During the period in which poor Huw was being revived Drakey came up to me and started on about the drop goal again. I waved him away. I hoped for the last time.
The match went on.
Then finally, last a few minutes from full time. We are hot on attack in the middle of the field, 22 metres out, and as the ball is coming back from the ruck I hear Drakey,
“Kirky! Kirky! This is it, right behind you, right behind you”.
I had Foxy screaming for the ball on the left, JK doing the same thing on the right and hear it comes, into my hands.
“Bugger it,” I thought, “I give it to him.”
So I turned to face behind me and there was Drakey … way back on the halfway line, 20 metres away. ‘Bloody deluded prop’, I thought, ‘not only does he think he can kick a drop goal. He thinks he can do it from halfway.’

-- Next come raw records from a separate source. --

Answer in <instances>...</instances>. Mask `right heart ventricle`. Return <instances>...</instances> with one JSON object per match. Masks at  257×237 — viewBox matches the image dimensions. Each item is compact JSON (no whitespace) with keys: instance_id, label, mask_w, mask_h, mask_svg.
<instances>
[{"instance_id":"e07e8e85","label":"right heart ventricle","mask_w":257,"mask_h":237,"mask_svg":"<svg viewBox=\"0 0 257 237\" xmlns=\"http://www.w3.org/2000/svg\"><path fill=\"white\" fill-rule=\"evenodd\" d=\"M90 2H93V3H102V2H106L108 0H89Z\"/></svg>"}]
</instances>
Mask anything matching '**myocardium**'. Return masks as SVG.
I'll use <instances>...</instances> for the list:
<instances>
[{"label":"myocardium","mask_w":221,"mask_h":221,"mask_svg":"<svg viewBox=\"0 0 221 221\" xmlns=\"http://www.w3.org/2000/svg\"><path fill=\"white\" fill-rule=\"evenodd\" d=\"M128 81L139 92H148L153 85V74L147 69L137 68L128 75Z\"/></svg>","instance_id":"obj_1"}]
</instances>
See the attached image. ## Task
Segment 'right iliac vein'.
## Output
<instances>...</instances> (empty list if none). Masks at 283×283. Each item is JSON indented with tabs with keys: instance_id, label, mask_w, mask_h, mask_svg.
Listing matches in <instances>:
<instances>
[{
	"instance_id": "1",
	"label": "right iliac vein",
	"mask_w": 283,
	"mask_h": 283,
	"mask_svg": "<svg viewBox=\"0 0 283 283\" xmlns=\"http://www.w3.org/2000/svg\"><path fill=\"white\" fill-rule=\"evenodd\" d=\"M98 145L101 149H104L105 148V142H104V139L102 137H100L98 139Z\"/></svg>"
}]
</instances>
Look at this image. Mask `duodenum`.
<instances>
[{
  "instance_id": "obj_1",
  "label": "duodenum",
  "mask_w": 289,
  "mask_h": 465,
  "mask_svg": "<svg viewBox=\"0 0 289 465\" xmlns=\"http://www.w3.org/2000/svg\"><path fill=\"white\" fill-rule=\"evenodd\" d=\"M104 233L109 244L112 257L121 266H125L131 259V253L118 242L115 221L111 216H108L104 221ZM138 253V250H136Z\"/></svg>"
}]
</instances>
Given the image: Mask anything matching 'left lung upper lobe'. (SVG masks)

Anyway I went through with it. I fired him the ball and I remember thinking as the ball flew through the air, ‘This will be very cool if he gets it over.’
I think maybe he was thinking the same thing. Just as the ball arrived he looked up at the posts and thud! It hit him in the chest and he dropped it.
When I finished my rugby-playing career, at 26 years old, I just got on with the rest of my life. I went back to university and studied, got a good degree and a job. The rest is history.
I got a huge leg up from my rugby-playing career. I knew people, people knew me. My leadership credentials were taken for granted. But my success in my career after rugby has been based on being good at what I have done at the time: management consulting, public policy advising, corporate management, technology investing.
I have never traded on past success, always been prepared to start again, to put my head down and do the work necessary to succeed. I have always wanted to be judged against my peers of the day, never seen as a ‘former All Black’ and to have been judged to have done well … for a former All Black.
This is a great club. There is something special about playing for a University club. I never played for any other. The only Clubs I played for were Otago University, Auckland University and Oxford University.
Here you have the chance to enjoy, learn, build knowledge, gain experience and develop understanding.
To end I will repeat what I said earlier. Live your life in the present, fully committed to and engaged with whatever you are doing.
And if you can do that you won’t go far wrong.